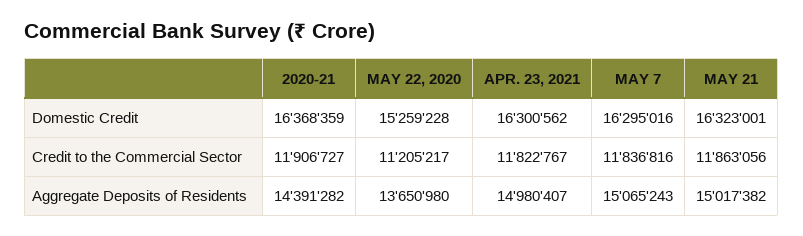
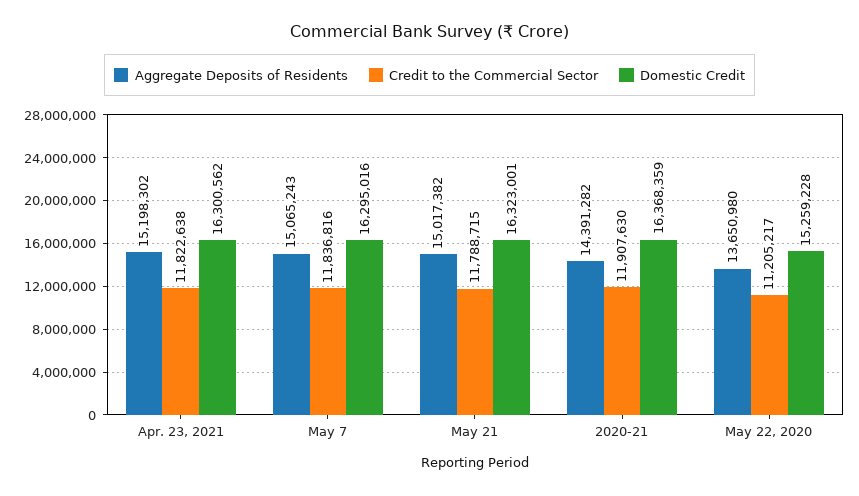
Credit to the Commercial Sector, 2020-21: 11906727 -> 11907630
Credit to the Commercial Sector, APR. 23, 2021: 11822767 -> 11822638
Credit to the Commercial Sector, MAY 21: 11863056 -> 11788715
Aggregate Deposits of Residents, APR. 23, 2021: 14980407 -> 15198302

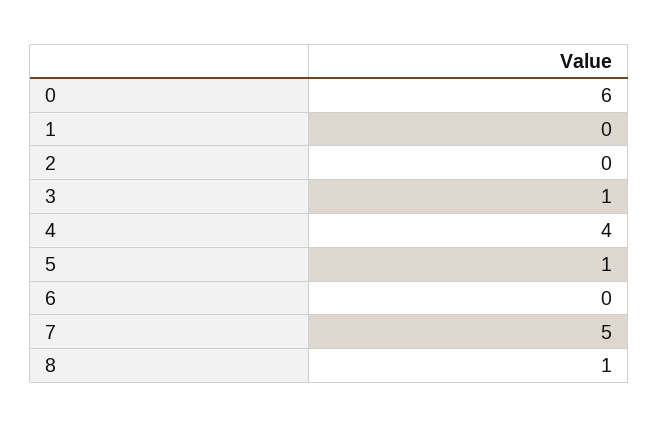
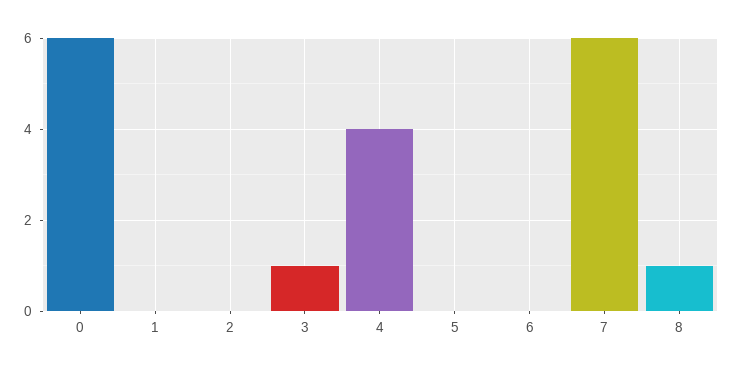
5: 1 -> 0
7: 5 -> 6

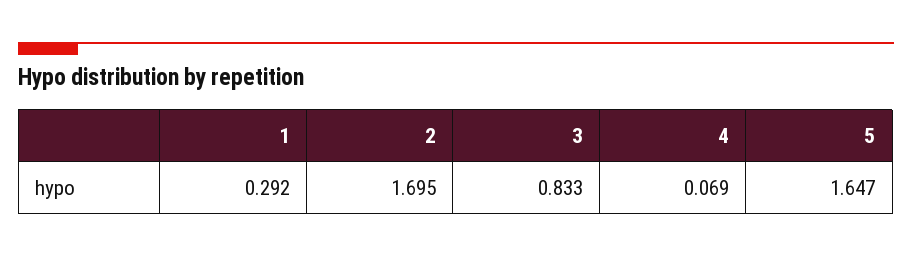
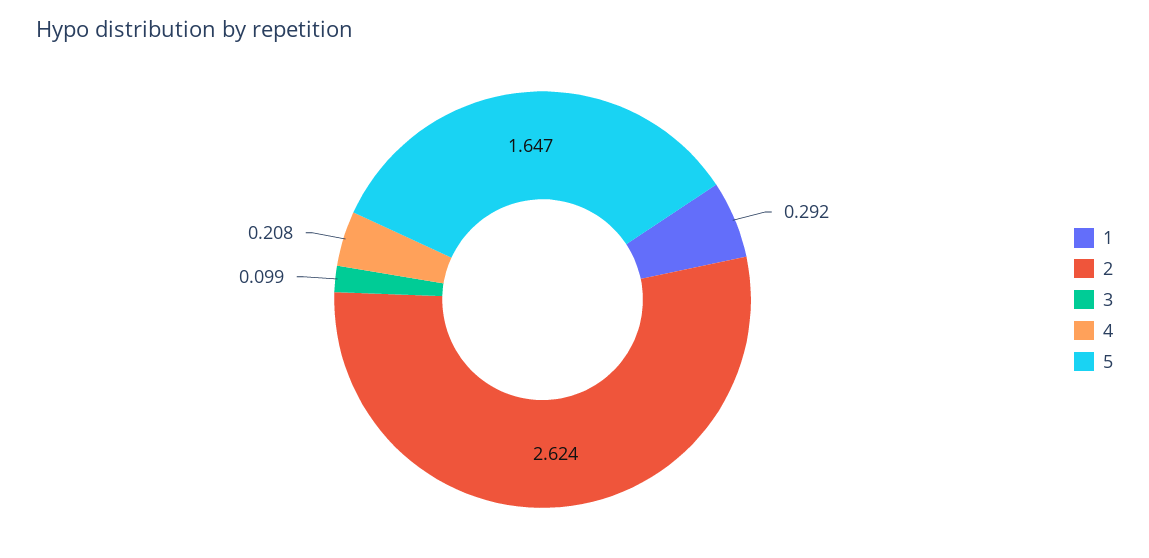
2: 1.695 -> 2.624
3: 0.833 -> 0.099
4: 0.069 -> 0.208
========
What you are asked to do:
Using the data above, copy exactly the lines from the one containing "Credit to the Commercial Sector, APR." to the one containing "2: 1.695 -> 2.624", inclusive. Exclude the pictures.

Exercise response:
Credit to the Commercial Sector, APR. 23, 2021: 11822767 -> 11822638
Credit to the Commercial Sector, MAY 21: 11863056 -> 11788715
Aggregate Deposits of Residents, APR. 23, 2021: 14980407 -> 15198302

5: 1 -> 0
7: 5 -> 6

2: 1.695 -> 2.624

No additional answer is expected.